*PASSAGE PROVIDED*:
+++

8. Korean National War Memorial and Museum, Seoul
This museum is probably worth a good full day to see it properly. It covers the country’s (both North and South) turbulent history, including its oppression by both China and Japan, World War II, the Korean War and then the country’s division. I was joined by countless Korean soldiers clutching pens and papers – visiting this sobering place must be compulsory for their troops.
7. Tuol Sleng Genocide Museum, Phnom Penh
This museum, housed in a former school which then became a prison, documents the horrible atrocities committed by the Khmer Rouge not too long ago. One of the most lasting memories I have of the place is the countless black-and-white photos of their victims; some smiling, some clearly fearful, and one particularly striking one of a woman holding her child.
6. Olympia Museum, Olympia
I am probably one of the only people in the world who love this museum. It has been awfully neglected, but after a couple of weeks in Greece I was able to brush that fact off as just one of those things the Greeks can get away with. But it was full of all sorts of ancient artifacts as well as modern ones too, such as the bowl used to catch the light to make the Olympic torch’s flame. I was in Olympic heaven.
5. The Occupation Museum of Latvia, Riga
I felt terrible that I knew a total of zero facts about Latvia before I visited the country. The only time I’d really ever heard of it was in a Seinfeld episode, when George converted to Latvian Orthodox. (Which I later found out doesn’t even exist – Latvians are mainly Lutherans.) But this museum definitely got me up to speed – it’s a big bulky thing of a building, ugly as hell, smack bang in the middle of an otherwise very pretty square. It’s pretty symbolic of the fact that Latvia has only been a country for about a couple of decades in a millennium – everybody has pushed these little guys around.
4. GAA Museum, Dublin
This museum was the best little surprise packet given at the end of a superb stadium tour. It’s housed in Croke Park, a stadium which is intimately involved with much of Ireland’s struggle for independence over the past century or so. Gaelic football and hurling were two activities the British unsuccessfully tried to stamp out as they were seen as symbols of Irish nationalism. The museum tells these stories beautifully. I even was reading up on great games of the past, father and son combos, games that were washed out… all about a game I hardly knew. I was there for almost a full day.
3. Checkpoint Charlie Haus, Berlin
This museum first opened for visitors all the way back in 1962 – the year after the Berlin Wall went up, so coming in here feels a bit like stepping into a time warp. Some of it still is written as if the Wall is still standing. All of it is positive, however – this museum is all about celebrating the zany ways people successfully escaped East Germany, via either the Wall or the inter-Germany boundary. Trabis are displayed with their fake bonnets, as well as the famous hot air balloon, constructed by a family who spent years sewing bits of silk together. Another bonus? It’s open until ten at night so there’s no risk in being kicked out early, which seems to happen to me quite often.

+++

*Data items*:
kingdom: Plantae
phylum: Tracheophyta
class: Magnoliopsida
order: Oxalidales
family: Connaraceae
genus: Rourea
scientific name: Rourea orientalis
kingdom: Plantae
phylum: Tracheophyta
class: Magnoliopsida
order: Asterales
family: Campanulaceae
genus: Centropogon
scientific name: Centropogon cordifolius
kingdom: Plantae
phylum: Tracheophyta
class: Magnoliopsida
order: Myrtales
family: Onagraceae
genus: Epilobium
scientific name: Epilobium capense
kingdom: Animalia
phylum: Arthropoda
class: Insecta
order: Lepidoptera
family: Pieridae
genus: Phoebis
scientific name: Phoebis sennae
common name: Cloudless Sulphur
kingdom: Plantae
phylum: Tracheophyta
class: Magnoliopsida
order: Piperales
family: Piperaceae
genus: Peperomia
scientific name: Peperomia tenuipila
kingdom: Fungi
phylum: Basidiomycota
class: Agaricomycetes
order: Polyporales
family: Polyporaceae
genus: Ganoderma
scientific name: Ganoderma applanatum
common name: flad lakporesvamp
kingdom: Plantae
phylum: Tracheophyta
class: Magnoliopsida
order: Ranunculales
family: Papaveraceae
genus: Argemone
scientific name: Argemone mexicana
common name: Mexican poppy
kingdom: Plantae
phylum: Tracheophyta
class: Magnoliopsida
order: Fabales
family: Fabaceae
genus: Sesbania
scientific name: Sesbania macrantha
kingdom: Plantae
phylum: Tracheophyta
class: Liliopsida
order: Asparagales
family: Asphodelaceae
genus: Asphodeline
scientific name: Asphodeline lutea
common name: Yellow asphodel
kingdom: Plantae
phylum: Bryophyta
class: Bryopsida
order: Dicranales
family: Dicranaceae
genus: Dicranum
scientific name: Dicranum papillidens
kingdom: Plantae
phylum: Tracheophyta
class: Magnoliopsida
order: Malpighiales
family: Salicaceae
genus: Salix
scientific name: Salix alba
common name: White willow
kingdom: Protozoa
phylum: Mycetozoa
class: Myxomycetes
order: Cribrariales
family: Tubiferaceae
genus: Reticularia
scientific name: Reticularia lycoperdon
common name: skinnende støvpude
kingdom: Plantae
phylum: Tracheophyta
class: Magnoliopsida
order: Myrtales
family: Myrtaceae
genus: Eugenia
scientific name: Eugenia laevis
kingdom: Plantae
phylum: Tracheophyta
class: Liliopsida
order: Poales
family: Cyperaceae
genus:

+++

*THE TASK*:
Repeat word for word the part of the museum list above starting at "3. Checkpoint Charlie" and ending at "me quite often.".

*THE COMPLETED TASK*:
3. Checkpoint Charlie Haus, Berlin
This museum first opened for visitors all the way back in 1962 – the year after the Berlin Wall went up, so coming in here feels a bit like stepping into a time warp. Some of it still is written as if the Wall is still standing. All of it is positive, however – this museum is all about celebrating the zany ways people successfully escaped East Germany, via either the Wall or the inter-Germany boundary. Trabis are displayed with their fake bonnets, as well as the famous hot air balloon, constructed by a family who spent years sewing bits of silk together. Another bonus? It’s open until ten at night so there’s no risk in being kicked out early, which seems to happen to me quite often.